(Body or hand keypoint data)
· · ·

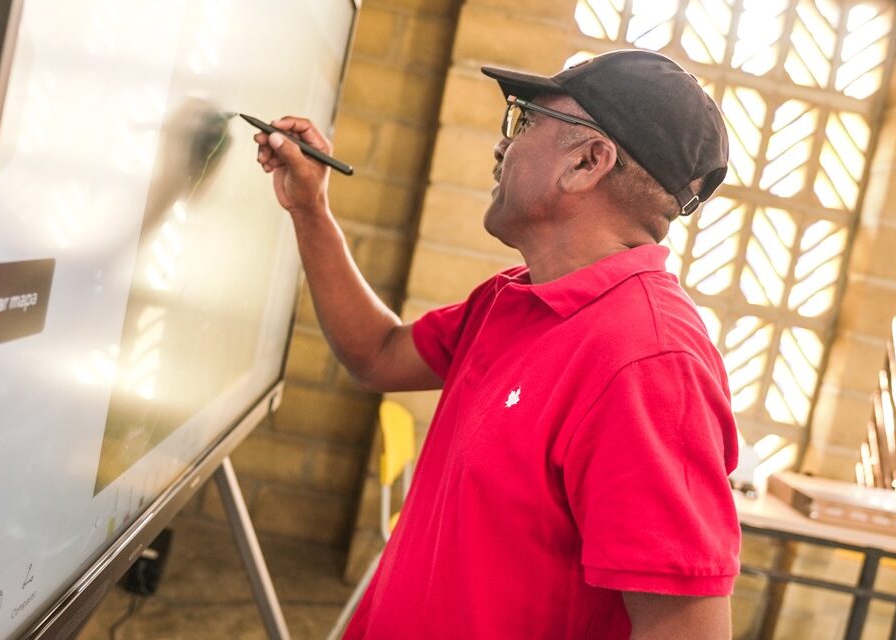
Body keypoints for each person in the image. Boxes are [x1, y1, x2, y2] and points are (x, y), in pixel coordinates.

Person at [253, 49, 740, 640]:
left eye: (525, 121)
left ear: (588, 162)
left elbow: (684, 631)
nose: (502, 145)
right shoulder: (515, 299)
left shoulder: (649, 363)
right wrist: (310, 208)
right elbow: (376, 353)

· · ·

▶ Your task: Transcribe every record above exactly as written, leaving out any pictures.

▶ Solution to this exercise:
Body keypoints for each person in the image. Boxes are [x1, y1, x2, y2] and points are (x, y), in pixel coordinates.

Person at [253, 49, 740, 640]:
left eye: (525, 121)
left ear: (588, 162)
left elbow: (684, 631)
nose: (502, 145)
right shoulder: (515, 299)
left shoulder: (649, 363)
right wrist: (310, 208)
right elbow: (376, 353)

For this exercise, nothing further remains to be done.